Wir haben Angst vor dem Alptraum und der Wirklichkeit. Beides ist schwer. Das ist der schwere Traum, der entsteht, wenn ein Leib richtig im andern vergeht. Wenn die Wirklichkeit eindringen will in den Text, wird er rätselhaft uns fremd und dunkel. Meine Träume sind niemals klar, sondern wirklich und sinnlich. Sinn möchte Sinnlichkeit wieder sein. Weil wir zerrissen sind, bricht unser Hass den Leib und wir nennen seine Äußerungen: 'Bosheiten'. Wir haben FlugAngst. Wir haben Angst vor jener Wollust, bei der der Leib die ganze Welt widerzuspiegeln scheint. Die Wollust ist der Rausch im Vordergrund der Welt, der uns alles, was war, ist und sein wird, erhellt. Ich bin, nicht zwischen fremden Dingen gefangen. Ich bin kein bewusstes Sein. Ich bin im Rausch der Wirklichkeit.
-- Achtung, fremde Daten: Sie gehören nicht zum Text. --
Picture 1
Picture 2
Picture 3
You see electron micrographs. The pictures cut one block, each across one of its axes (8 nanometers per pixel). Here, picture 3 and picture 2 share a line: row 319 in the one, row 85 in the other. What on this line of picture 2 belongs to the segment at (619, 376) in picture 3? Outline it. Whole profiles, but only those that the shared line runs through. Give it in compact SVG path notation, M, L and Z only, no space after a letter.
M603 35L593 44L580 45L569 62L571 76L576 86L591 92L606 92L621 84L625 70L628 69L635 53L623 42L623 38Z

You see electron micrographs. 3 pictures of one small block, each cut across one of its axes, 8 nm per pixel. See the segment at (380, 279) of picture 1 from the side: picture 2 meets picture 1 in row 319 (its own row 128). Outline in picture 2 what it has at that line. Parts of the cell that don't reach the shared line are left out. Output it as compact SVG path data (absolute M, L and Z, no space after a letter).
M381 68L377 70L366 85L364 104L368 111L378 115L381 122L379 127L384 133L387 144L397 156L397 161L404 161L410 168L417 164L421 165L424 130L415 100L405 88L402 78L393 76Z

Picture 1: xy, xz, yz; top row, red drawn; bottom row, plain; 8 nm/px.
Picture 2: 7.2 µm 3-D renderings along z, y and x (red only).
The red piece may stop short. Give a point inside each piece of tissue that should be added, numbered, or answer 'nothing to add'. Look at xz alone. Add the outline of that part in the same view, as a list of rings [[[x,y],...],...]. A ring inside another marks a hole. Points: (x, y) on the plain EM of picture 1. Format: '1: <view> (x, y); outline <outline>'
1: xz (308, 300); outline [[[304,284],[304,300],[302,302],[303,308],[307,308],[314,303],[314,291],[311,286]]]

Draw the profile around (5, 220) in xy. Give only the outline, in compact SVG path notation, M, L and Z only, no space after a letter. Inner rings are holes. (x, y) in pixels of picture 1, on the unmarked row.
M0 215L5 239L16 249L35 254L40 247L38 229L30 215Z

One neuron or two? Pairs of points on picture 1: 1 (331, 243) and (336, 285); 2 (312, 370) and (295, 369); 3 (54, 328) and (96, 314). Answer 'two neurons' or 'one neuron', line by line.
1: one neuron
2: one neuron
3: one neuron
Nie noch jedoch fand ich außer mir diesen Leib, der sich mit seiner Fülle das Leichteste an-hebt und das Schwerste R trägt. Nie noch fand ich die alles einende Ewigkeit und gemeinsame Träume von Gewicht ohne Raum ohne Zeit. Zum Sehen braucht man nicht notwendig Licht. Licht ist wie Geldschein, Farbe ohne Grund, alle Werbung, ist ohne Wahrheit und Wirklichkeit. Licht macht mich einsam.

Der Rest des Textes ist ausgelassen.